§ INFORMATION GIVEN
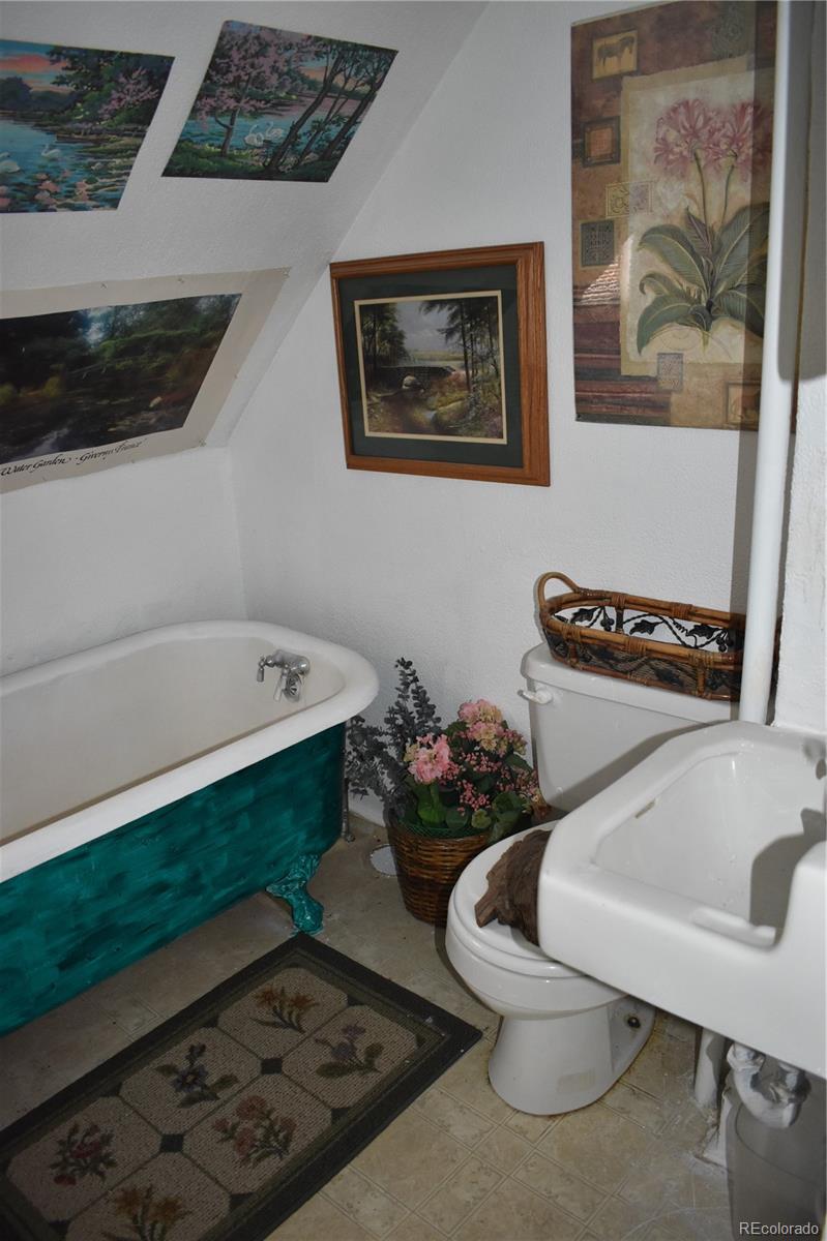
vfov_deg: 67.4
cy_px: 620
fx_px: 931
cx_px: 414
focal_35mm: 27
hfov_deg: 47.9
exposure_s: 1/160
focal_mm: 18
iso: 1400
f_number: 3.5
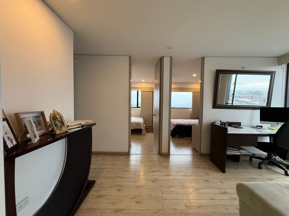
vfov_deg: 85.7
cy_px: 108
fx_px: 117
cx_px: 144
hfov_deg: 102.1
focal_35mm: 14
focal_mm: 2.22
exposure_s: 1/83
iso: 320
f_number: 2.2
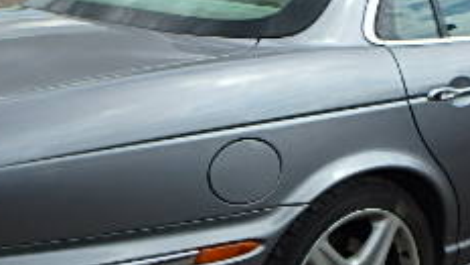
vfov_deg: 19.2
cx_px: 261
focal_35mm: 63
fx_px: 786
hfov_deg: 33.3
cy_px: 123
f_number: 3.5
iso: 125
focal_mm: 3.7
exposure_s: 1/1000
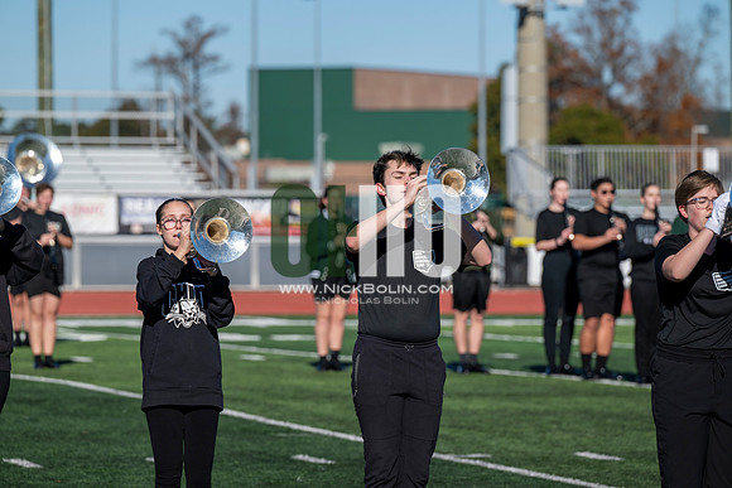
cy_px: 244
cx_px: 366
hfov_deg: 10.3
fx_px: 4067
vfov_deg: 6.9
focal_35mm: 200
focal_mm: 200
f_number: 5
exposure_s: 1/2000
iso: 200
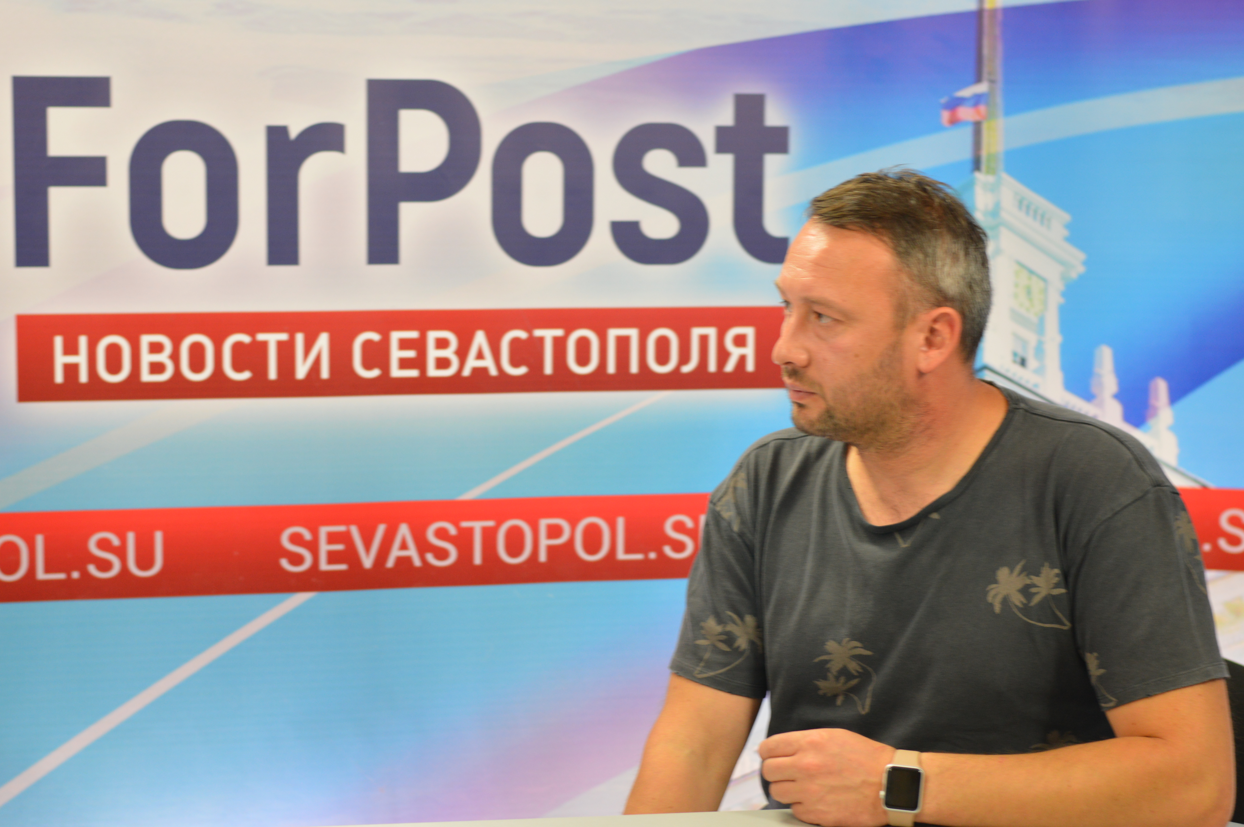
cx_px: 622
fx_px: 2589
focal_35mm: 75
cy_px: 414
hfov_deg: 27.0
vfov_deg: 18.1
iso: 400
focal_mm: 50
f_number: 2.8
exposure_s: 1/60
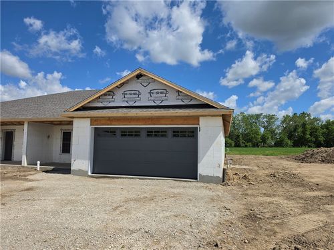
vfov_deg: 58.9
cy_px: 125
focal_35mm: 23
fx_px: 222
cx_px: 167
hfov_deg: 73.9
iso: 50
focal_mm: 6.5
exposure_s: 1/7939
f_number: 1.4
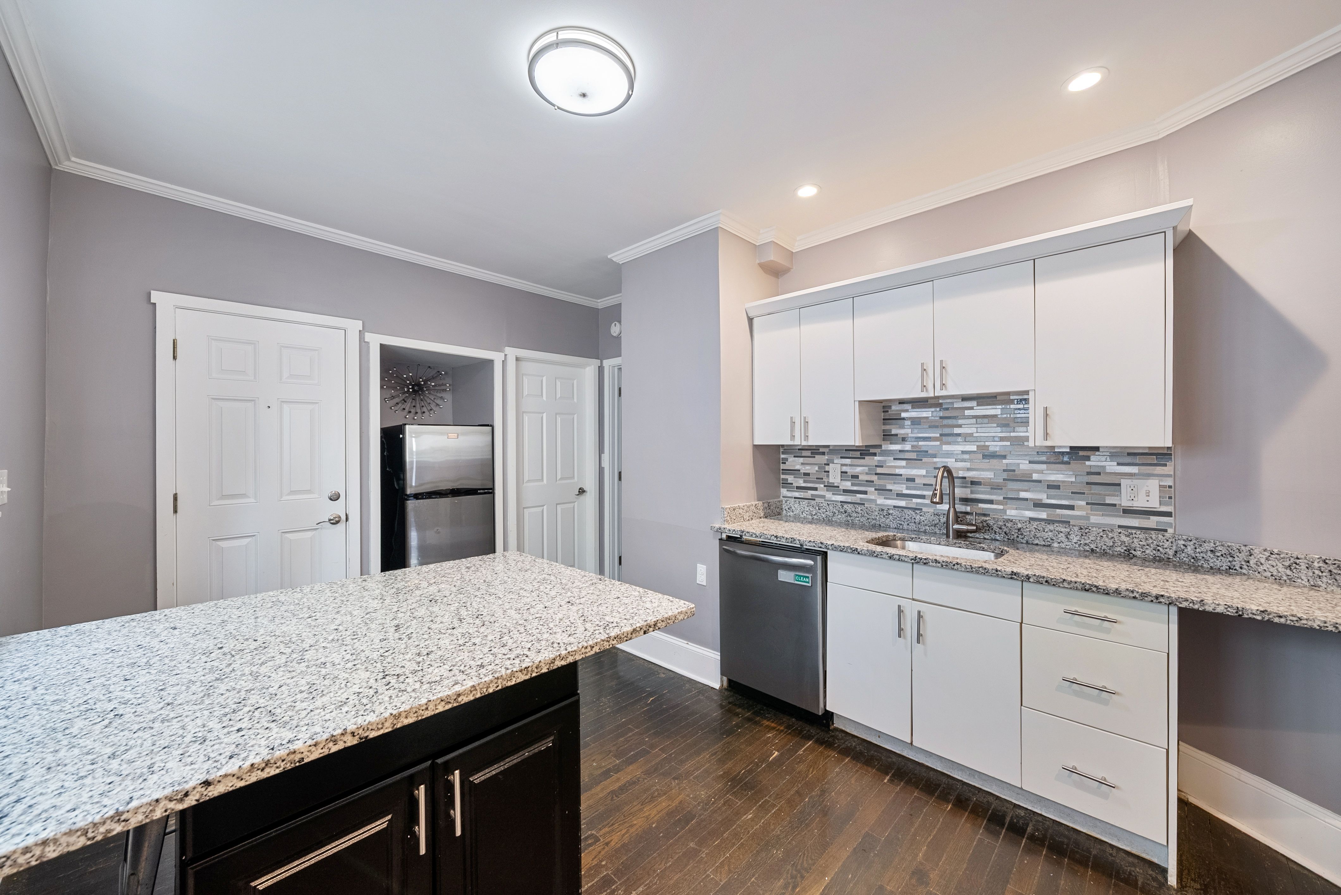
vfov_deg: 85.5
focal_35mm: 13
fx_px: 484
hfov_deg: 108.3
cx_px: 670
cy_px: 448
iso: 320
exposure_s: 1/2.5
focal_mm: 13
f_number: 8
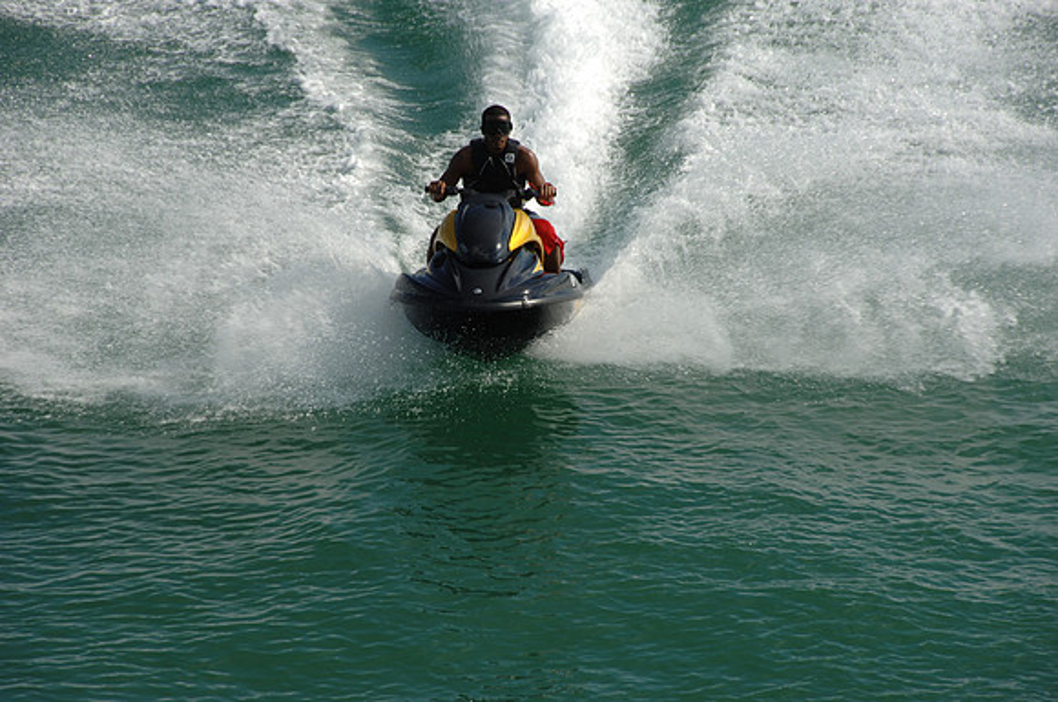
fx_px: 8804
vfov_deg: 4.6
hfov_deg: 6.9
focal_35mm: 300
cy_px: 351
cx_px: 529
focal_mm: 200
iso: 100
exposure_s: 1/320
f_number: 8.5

§ THE TASK
Repeat only the lines from the line with "focal_mm: 50" to the end of the entries, including both the first and the last line, and drop every picture.

§ RESPONSE BELOW
focal_mm: 50
f_number: 2.8
exposure_s: 1/60
vfov_deg: 58.9
cy_px: 125
focal_35mm: 23
fx_px: 222
cx_px: 167
hfov_deg: 73.9
iso: 50
focal_mm: 6.5
exposure_s: 1/7939
f_number: 1.4
vfov_deg: 85.5
focal_35mm: 13
fx_px: 484
hfov_deg: 108.3
cx_px: 670
cy_px: 448
iso: 320
exposure_s: 1/2.5
focal_mm: 13
f_number: 8
fx_px: 8804
vfov_deg: 4.6
hfov_deg: 6.9
focal_35mm: 300
cy_px: 351
cx_px: 529
focal_mm: 200
iso: 100
exposure_s: 1/320
f_number: 8.5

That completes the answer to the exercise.